CAM debugging techniques

This page contains techniques which are useful when the model is crashing. Note that this is not a page about using parallel debuggers since availability is often limited.

Debugging Techniques

• First Steps
• CAM Snapshot
• Stopping the model
• cam_pio_dump_field
• pbuf_dump_pbuf

First Steps

1. Build and run the model with compiler debug flags enabled:

If you are running into either build or run-time errors that you don't understand, then first try building and running the model with compiler debug flags enabled. This can be done by setting DEBUG to TRUE in env_build.xml in your case directory, and then re-building and re-running the model.

The model should still fail, but the information in the logs should be more informative, and may even point you to the exact line of code that has an error. Please note that if the model fails at run-time this "stack trace" to the problematic line is likely going to be in the cesm.log.XXXX file, which is usually located in your case's run directory.

2. Try a different compiler, if possible:

If running with debug flags did not help you track down the issue, then if possible try running with a different fortran compiler, ideally with DEBUG still set to TRUE. Often times one compiler will report an error that another compiler may simply ignore, or try to manage on its own. It might even generate a proper stack trace even if the first compiler failed to do so.

The easiest way to change your compiler (when on a supported machine) is to create a new CAM case using create_newcase with the --compiler flag that specifies which compiler to use. If you aren't sure which compilers are available on your machine, then run the command:

query_config --machines

and search for your particular machine's name, which should include a "compilers" line that lists all available compiler options. This command will be located in the same location as create_newcase. Again, please note that these instructions will only work for machines where CAM, CESM, or CIME have been properly ported.

CAM Snapshot

cam_snapshot is a set of routines which will write out all of the fields in state, constituents, tend, ptend, cam_in, cam_out and pbuf along with a few fields that are just local to tphysac and tphysbc. The times that these fields are written out are controlled by the "cam_snapshot_before" and "cam_snapshot_after" types of variables. "cam_snapshot_before" variables are used to capture the model variables before a particular physics parameterization is called and "cam_snapshot_after" is used to capture variables after the parameterization. cam_snapshot is controlled by four namelist variables:

• cam_snapshot_before_num - the output file number for the before snapshots (for example, setting to 6 will result in the values being written to the h5 file)
• cam_snapshot_after_num - the output file number for the after snapshots (for example, setting to 7 will result in the values being written to the h6 file)
• cam_take_snapshot_before - the name of the parameterization before which all fields will be output
• cam_take_snapshot_after - the name of the parameterization after which all fields will be output

In addition, it is almost always the case that a user will want to specify that the information is written out on every time step, so the corresponding elements in nhtfrq should be set to 1 in user_nl_cam

If the model is crashing, set the corresponding elements of mfilt to 1 in user_nl_cam.
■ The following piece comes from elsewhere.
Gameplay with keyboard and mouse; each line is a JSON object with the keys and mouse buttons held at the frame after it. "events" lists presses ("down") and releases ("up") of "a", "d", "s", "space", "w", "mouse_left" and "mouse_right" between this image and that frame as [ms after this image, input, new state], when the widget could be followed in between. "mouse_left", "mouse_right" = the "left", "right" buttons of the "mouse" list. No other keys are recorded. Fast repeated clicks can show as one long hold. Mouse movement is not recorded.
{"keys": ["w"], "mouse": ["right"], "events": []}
If the cam_take_snapshot_before and cam_take_snapshot_after are set to the same parameterization, then the changes made by that particular parameterization are isolated. If they are set to different parameterizations, then the values will be output before the parameterization specified by cam_take_snapshot_before is called and after the cam_take_snapshot_after parameterization completes.

Stopping the model

cam_pio_dump_field

cam_pio_dump_field is a function which immediately writes a NetCDF file with information from a field. For example: `` call cam_pio_dump_field('CLD', 1, pcols, 1, pver, cld)

will write the field, `cld`, to a file called `CLD_dump_<##>.nc` where `<##>` is a number starting at one and increasing as this call is repeated. The file simply contains the contents as a 3-dimensional array where the first two dimensions are given by the bounds (`1:pcols` and `1:pver`) and the third dimension is the MPI task number (`1:npes`).
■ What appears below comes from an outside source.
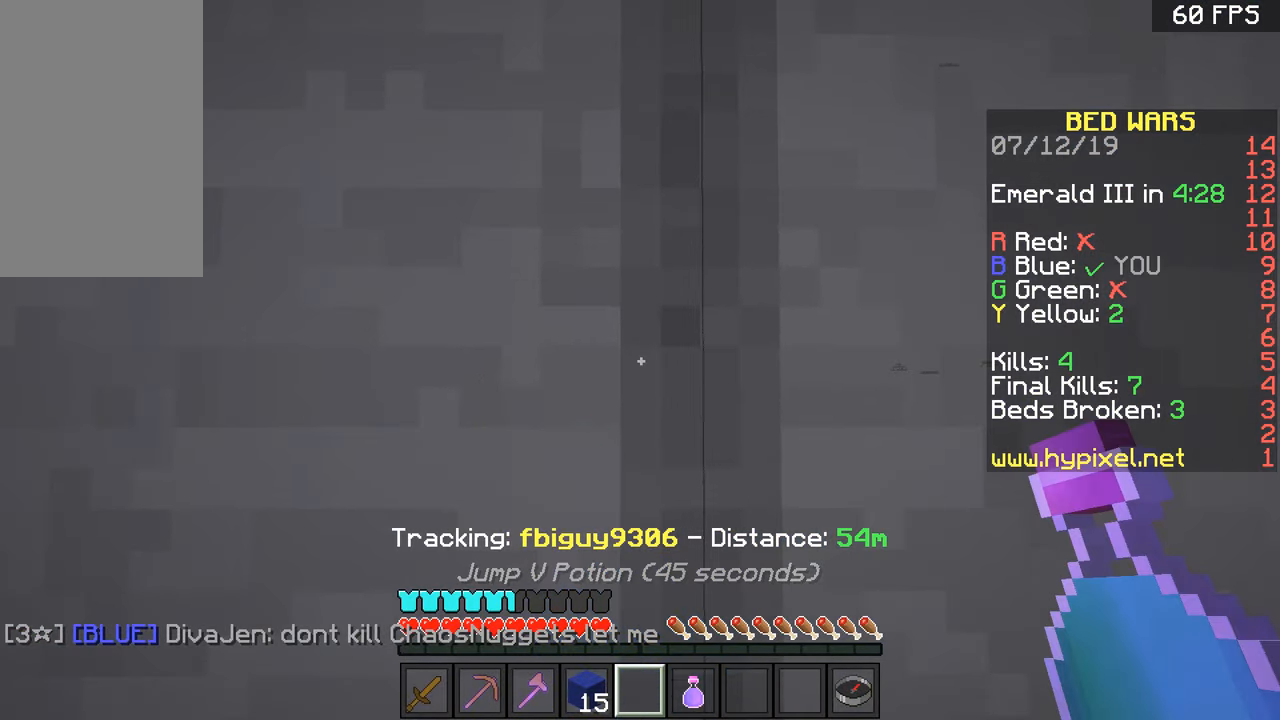
{"keys": ["w"], "mouse": ["right"], "events": []}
`cam_pio_dump_field` can also handle 3, 4, and 6-dimensional fields, just call the function with the appropriate number of bounds for the field.

Note that by default, `cam_pio_dump_field` collects the bounds from all MPI tasks and uses the largest range for the NetCDF file. To skip this step, set the optional variable, `compute_maxdim_in`, to `.false.`.

## `pbuf_dump_pbuf`

`pbuf_dump_pbuf` is similar to `cam_pio_dump_field` in that it immediately writes NetCDF files. The main difference is that is cannot be called from a threaded region and requires access to the full `pbuf` (aka the `pbuf2d` variable). The call is:

pbuf_dump_pbuf(pbuf2d, name, num)

where `pbuf2d` is the full pbuf, `name` is an optional name to be added to each filename, and `num` is an optional integer to be added to each filename.

`pbuf_dump_pbuf` then writes a NetCDF file for each field in the pbuf for this run. The file format is the same for `cam_pio_dump_field` (see above).